O Ponto de Equilíbrio entre o Direito à Moradia e a Palavra do Devedor. A Impenhorabilidade do Bem de Família e Suas Exceções

A princípio, é fundamental compreender que o bem de família é um instituto jurídico criado com a finalidade de proteger o imóvel utilizado como residência da entidade familiar, impedindo que ele seja penhorado para a satisfação de dívidas.

Essa proteção está prevista, dentre outras normas constitucionais, no artigo 1º da Lei nº 8.009/1990, que consagra, como regra geral, a impenhorabilidade do bem de família.

Entretanto, essa proteção não é absoluta. O próprio artigo 3º da referida lei estabelece exceções, permitindo a penhora do imóvel em determinadas situações, especialmente quando a dívida está relacionada a obrigações de natureza alimentar, fiscal ou trabalhista.

Recentemente, a Segunda Seção do Superior Tribunal de Justiça (STJ), sob o rito dos recursos repetitivos (Tema 1.261), fixou duas teses relevantes sobre a matéria:

1.Hipoteca e benefício familiar: A exceção à impenhorabilidade prevista no artigo 3º, inciso V, da Lei 8.009/1990, que trata da execução de hipoteca sobre imóvel oferecido como garantia real, somente se aplica quando a dívida tiver sido contraída em benefício da entidade familiar.

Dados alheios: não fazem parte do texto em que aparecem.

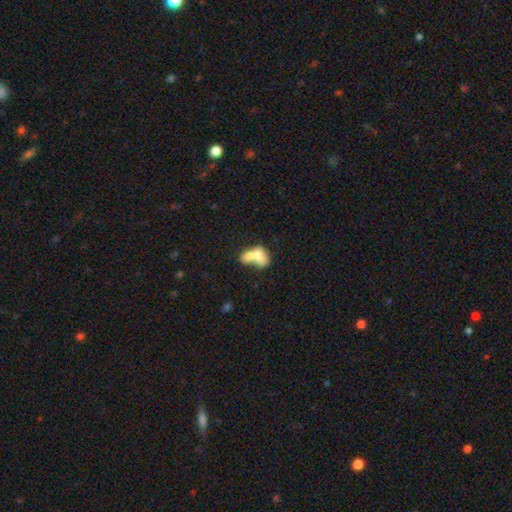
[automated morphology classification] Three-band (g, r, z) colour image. It shows a smooth galaxy with no disk features (64%) that is in between round and cigar-shaped (72%). Merging: merger (77%).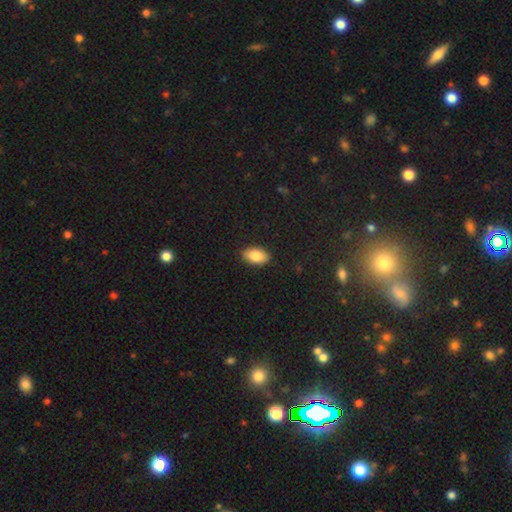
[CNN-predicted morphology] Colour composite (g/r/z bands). It shows a smooth galaxy with no disk features (86%) that is in between round and cigar-shaped (93%). Merging: none (89%).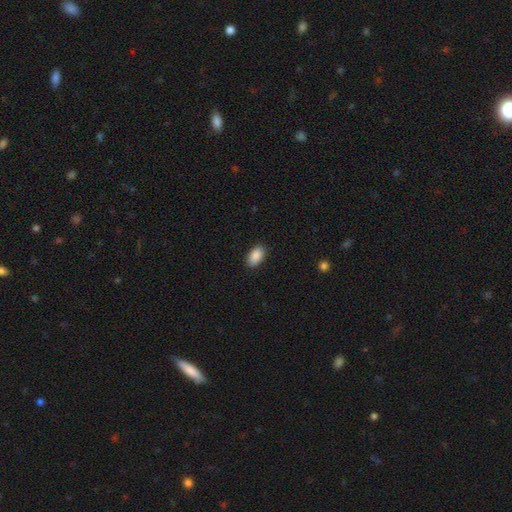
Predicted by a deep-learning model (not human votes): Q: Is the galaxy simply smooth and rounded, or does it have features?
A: smooth — 90%.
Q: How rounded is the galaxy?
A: in between — 93%.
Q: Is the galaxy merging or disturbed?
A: none — 88%.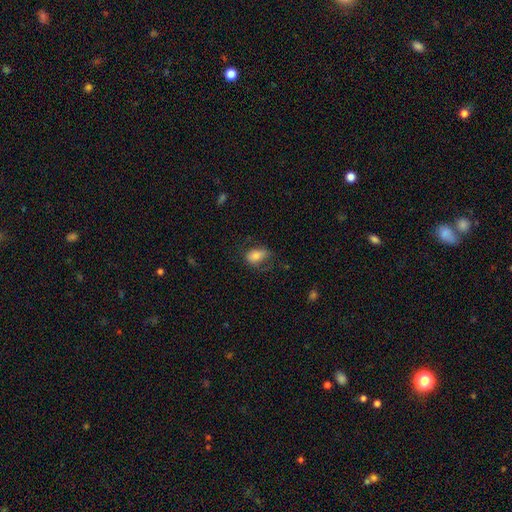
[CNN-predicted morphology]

2.Distribuição do ônus da prova:

a) Quando o imóvel é oferecido em garantia por um dos sócios de pessoa jurídica, presume-se a impenhorabilidade, cabendo ao credor demonstrar que a dívida da empresa se reverteu em benefício da família.

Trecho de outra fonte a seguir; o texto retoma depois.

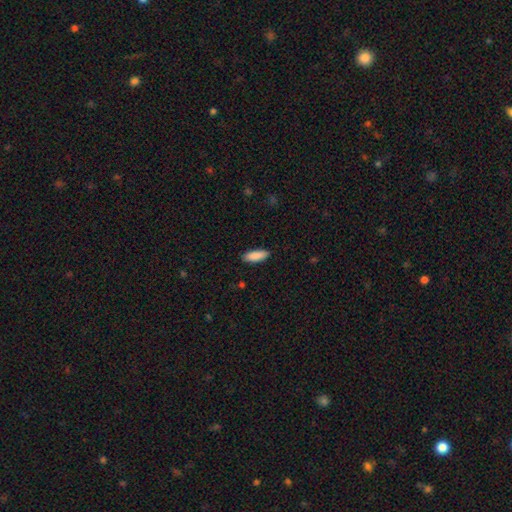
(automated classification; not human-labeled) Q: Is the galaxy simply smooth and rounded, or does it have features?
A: smooth — 90%.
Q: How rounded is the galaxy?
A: in between — 66%.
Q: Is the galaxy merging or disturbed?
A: none — 89%.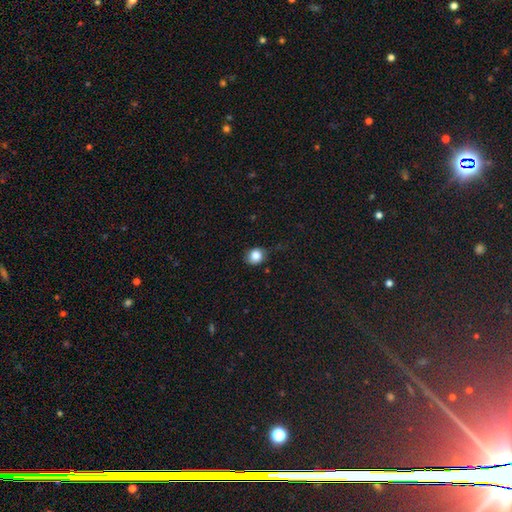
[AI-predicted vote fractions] Overall: smooth (84%). How rounded: round (75%). Merging: none (73%).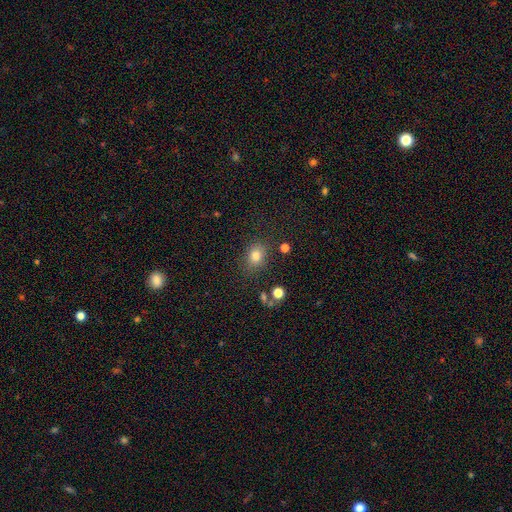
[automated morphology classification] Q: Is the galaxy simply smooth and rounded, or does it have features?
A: smooth — 79%.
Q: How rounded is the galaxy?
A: in between — 51%.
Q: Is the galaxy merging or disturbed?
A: none — 80%.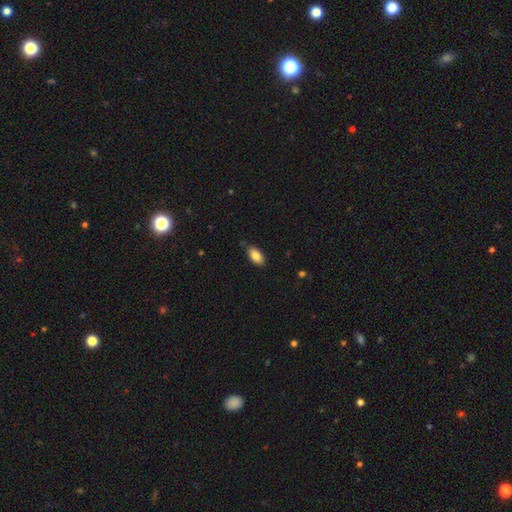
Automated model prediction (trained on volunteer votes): Smooth or featured? smooth (85%)
How rounded? in between (93%)
Merging? none (83%)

b) Se os únicos sócios da empresa forem os proprietários do imóvel hipotecado, presume-se a penhorabilidade, incumbindo aos devedores comprovar que a obrigação não beneficiou a entidade familiar.

Essas teses reforçam a necessidade de análise criteriosa do caso concreto, especialmente quanto à finalidade da dívida e à relação entre o patrimônio familiar e a atividade empresarial.

O Excelentíssimo Ministro Antonio Carlos Ferreira, relator do Tema 1.261 no STJ, destacou que a proteção ao bem de família visa garantir o direito fundamental à moradia, impedindo sua penhora. No entanto, essa proteção não é absoluta.

Segundo o entendimento do STJ, o imóvel pode ser penhorado quando for oferecido como garantia hipotecária de dívida contraída em benefício da própria família.

O relator ressaltou que, ao tentar afastar a penhora após oferecer o bem como garantia, o devedor adota conduta contraditória (venire contra factum proprium), violando os princípios da boa-fé e da segurança jurídica.

Além disso, permitir a alegação irrestrita da impenhorabilidade comprometeria a eficácia da garantia e a confiança legítima do credor.

Dessa forma, conclui-se que a impenhorabilidade do bem de família constitui um importante garantia legal voltada à proteção do direito à moradia no ordenamento jurídico brasileiro. Contudo, essa proteção não é absoluta.

Ademais, conforme já exposto, a jurisprudência tem reiterado essas exceções, consolidando o entendimento de que a dignidade do credor e a função social das obrigações podem, em determinadas circunstâncias, prevalecer sobre a proteção patrimonial conferida ao devedor.